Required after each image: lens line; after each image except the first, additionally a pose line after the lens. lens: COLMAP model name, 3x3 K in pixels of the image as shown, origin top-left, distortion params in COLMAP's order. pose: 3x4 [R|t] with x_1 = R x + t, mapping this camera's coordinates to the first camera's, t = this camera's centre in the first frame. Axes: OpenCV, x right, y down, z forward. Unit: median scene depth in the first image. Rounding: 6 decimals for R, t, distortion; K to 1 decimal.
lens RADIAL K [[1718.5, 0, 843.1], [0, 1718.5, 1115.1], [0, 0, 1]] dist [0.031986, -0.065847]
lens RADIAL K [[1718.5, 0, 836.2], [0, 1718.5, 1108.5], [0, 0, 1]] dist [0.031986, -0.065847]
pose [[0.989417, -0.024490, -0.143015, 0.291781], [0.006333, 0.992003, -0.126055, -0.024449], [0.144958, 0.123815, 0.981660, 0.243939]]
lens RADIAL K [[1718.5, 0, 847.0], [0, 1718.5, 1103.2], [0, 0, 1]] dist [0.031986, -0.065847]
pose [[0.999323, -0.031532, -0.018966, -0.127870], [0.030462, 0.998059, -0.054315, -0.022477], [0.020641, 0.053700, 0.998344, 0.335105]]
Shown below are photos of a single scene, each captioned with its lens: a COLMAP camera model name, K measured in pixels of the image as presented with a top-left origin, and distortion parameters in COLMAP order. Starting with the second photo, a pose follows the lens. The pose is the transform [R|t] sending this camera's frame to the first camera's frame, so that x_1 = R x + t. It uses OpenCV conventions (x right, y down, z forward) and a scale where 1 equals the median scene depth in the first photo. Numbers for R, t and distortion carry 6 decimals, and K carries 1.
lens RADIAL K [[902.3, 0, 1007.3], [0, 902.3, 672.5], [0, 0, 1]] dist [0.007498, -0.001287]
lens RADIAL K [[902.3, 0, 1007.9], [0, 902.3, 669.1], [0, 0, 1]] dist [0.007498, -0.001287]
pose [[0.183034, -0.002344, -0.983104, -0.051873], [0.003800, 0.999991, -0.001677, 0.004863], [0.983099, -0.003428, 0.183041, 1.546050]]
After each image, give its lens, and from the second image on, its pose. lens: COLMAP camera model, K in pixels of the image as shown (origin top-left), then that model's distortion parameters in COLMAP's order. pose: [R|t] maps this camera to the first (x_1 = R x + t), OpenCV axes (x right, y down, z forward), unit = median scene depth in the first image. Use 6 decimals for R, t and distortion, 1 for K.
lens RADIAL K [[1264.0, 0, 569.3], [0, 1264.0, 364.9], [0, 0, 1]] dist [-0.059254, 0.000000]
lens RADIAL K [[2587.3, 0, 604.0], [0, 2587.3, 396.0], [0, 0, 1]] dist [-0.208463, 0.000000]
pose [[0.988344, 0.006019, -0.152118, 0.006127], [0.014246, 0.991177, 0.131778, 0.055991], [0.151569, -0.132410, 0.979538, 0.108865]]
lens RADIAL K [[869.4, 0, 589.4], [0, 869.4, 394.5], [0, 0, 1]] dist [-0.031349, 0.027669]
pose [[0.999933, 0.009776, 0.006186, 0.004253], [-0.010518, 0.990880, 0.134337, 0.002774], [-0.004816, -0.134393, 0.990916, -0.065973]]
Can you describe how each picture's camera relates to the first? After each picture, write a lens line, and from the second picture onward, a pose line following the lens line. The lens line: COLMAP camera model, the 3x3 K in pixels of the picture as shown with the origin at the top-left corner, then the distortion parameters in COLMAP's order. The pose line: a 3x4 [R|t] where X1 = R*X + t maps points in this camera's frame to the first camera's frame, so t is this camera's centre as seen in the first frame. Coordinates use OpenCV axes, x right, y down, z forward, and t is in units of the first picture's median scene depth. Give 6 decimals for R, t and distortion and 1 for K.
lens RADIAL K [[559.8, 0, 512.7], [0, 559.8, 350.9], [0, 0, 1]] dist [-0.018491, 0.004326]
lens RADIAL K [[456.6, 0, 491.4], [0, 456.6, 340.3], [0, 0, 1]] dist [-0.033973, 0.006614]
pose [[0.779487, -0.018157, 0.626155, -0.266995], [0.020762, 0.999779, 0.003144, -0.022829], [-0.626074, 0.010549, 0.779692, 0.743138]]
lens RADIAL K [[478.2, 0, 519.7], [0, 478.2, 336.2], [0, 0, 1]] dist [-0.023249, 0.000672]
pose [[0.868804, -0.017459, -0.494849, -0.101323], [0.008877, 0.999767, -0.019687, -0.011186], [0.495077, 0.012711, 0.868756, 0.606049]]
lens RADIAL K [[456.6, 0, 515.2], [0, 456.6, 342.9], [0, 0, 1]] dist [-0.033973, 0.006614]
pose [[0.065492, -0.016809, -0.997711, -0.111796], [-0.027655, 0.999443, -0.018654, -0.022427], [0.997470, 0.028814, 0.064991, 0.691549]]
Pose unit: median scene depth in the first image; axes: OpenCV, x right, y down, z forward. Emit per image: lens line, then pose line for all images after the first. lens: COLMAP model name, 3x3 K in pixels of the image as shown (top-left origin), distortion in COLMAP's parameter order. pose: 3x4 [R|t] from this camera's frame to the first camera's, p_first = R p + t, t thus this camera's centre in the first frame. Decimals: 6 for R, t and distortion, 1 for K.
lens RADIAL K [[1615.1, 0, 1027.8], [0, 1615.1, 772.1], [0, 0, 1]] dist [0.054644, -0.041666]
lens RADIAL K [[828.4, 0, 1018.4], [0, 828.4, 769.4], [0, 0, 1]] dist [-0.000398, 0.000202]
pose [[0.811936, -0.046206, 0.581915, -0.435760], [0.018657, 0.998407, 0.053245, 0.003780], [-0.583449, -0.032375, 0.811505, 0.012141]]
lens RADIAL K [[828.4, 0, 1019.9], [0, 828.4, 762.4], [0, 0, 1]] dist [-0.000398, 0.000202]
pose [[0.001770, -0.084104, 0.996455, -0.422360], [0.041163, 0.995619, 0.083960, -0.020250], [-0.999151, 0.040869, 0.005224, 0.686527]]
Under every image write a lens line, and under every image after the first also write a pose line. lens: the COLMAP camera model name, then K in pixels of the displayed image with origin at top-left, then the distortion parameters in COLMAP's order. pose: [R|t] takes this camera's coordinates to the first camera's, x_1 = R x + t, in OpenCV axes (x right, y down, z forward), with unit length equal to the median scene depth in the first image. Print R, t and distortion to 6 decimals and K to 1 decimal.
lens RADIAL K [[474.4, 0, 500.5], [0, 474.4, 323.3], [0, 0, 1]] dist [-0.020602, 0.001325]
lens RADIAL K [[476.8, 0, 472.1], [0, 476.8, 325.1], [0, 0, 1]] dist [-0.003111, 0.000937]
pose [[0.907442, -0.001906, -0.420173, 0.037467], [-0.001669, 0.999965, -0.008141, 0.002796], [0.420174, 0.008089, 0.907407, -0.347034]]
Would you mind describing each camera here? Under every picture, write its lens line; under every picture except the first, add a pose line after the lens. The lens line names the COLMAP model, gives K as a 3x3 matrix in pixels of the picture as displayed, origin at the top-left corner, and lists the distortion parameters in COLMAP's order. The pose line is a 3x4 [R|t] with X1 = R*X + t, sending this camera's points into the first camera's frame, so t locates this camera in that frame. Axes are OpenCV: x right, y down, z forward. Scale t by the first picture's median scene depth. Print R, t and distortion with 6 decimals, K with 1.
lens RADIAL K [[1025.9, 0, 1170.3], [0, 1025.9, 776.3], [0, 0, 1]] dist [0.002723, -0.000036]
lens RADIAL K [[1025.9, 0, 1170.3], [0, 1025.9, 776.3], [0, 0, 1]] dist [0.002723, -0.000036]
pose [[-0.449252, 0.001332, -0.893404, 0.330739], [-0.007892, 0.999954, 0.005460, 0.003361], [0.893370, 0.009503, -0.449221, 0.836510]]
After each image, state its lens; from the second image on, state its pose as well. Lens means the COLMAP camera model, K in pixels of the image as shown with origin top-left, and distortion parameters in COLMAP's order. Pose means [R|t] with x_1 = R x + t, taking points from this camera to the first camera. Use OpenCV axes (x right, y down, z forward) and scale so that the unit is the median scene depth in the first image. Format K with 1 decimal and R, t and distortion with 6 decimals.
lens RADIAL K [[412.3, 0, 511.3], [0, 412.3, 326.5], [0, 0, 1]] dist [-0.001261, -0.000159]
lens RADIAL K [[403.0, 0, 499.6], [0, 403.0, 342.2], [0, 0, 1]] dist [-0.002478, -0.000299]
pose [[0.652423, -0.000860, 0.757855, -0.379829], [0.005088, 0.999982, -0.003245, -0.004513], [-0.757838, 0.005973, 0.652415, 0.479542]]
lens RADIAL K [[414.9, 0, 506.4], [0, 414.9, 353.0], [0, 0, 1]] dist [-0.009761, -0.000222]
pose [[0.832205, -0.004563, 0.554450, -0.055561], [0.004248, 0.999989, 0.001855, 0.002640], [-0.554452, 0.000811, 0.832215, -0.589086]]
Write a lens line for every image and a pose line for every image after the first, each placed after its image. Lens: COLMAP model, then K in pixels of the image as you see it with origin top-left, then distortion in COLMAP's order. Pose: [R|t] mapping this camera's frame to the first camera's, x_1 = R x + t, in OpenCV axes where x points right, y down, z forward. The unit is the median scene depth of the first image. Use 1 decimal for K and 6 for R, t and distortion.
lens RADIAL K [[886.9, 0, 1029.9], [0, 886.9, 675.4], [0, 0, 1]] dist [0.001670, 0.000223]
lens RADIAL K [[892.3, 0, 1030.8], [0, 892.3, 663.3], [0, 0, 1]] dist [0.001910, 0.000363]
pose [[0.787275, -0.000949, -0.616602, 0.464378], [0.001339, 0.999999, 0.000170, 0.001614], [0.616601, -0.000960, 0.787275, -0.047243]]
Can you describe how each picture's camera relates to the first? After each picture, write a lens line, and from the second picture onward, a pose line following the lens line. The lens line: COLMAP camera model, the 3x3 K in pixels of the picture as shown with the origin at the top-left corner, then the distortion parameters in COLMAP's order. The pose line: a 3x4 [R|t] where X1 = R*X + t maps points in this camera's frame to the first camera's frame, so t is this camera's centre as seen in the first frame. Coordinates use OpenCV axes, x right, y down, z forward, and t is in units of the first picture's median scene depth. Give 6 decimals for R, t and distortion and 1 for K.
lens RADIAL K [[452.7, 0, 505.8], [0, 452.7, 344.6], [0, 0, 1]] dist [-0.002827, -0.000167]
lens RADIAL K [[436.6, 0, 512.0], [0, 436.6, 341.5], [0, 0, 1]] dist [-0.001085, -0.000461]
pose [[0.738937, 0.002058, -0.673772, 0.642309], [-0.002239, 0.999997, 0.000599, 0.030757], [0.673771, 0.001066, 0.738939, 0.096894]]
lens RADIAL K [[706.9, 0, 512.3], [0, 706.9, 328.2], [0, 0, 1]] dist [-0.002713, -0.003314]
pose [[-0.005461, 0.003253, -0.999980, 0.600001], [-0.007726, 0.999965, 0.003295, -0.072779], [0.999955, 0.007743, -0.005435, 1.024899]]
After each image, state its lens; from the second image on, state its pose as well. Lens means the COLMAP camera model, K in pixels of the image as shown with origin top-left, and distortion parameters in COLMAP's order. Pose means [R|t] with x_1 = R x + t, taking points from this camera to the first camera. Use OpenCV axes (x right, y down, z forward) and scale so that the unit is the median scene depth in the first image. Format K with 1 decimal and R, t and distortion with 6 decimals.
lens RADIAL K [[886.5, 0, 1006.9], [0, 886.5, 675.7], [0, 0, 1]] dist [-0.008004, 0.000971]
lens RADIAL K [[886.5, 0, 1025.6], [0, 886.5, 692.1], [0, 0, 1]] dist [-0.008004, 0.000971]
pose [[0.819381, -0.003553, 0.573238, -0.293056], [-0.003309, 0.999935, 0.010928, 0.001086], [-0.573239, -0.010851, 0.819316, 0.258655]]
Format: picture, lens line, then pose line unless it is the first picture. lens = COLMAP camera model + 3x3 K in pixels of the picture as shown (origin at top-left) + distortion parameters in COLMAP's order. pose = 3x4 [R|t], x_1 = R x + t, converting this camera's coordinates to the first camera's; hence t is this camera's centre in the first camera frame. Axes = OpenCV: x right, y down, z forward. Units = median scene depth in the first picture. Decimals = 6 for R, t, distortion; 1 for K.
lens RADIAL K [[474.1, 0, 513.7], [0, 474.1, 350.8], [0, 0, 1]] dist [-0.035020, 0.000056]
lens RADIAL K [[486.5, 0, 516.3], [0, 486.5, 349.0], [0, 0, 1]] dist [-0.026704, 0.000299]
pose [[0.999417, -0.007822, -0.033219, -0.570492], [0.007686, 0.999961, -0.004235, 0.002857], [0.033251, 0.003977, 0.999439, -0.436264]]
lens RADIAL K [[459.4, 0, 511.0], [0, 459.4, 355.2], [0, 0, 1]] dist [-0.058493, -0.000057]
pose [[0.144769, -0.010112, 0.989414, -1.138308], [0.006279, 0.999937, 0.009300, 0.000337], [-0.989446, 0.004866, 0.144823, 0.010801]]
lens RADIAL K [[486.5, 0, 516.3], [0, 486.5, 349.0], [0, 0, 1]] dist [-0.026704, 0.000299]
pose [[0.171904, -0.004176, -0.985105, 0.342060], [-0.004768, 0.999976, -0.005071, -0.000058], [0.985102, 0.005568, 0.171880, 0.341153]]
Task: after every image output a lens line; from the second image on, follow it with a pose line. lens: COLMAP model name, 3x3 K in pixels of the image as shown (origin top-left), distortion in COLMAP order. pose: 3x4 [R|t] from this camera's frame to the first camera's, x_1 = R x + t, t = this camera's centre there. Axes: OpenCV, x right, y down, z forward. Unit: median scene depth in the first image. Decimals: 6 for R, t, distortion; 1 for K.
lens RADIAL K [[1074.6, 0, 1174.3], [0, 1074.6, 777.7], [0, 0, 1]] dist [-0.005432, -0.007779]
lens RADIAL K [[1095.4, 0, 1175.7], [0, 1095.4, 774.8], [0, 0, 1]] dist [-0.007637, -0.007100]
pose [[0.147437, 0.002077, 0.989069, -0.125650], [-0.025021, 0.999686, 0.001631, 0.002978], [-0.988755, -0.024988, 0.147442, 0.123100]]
------------------------------------------------------------
• _GOAL OF THE EXERCISE_
Reproduce verbatim the records between the line that contains "Would you mind" and the line that contains "0.009503, -0.449221, 0.836510]]", inclusive.

• _RESPONSE AREA_
Would you mind describing each camera here? Under every picture, write its lens line; under every picture except the first, add a pose line after the lens. The lens line names the COLMAP model, gives K as a 3x3 matrix in pixels of the picture as displayed, origin at the top-left corner, and lists the distortion parameters in COLMAP's order. The pose line is a 3x4 [R|t] with X1 = R*X + t, sending this camera's points into the first camera's frame, so t locates this camera in that frame. Axes are OpenCV: x right, y down, z forward. Scale t by the first picture's median scene depth. Print R, t and distortion with 6 decimals, K with 1.
lens RADIAL K [[1025.9, 0, 1170.3], [0, 1025.9, 776.3], [0, 0, 1]] dist [0.002723, -0.000036]
lens RADIAL K [[1025.9, 0, 1170.3], [0, 1025.9, 776.3], [0, 0, 1]] dist [0.002723, -0.000036]
pose [[-0.449252, 0.001332, -0.893404, 0.330739], [-0.007892, 0.999954, 0.005460, 0.003361], [0.893370, 0.009503, -0.449221, 0.836510]]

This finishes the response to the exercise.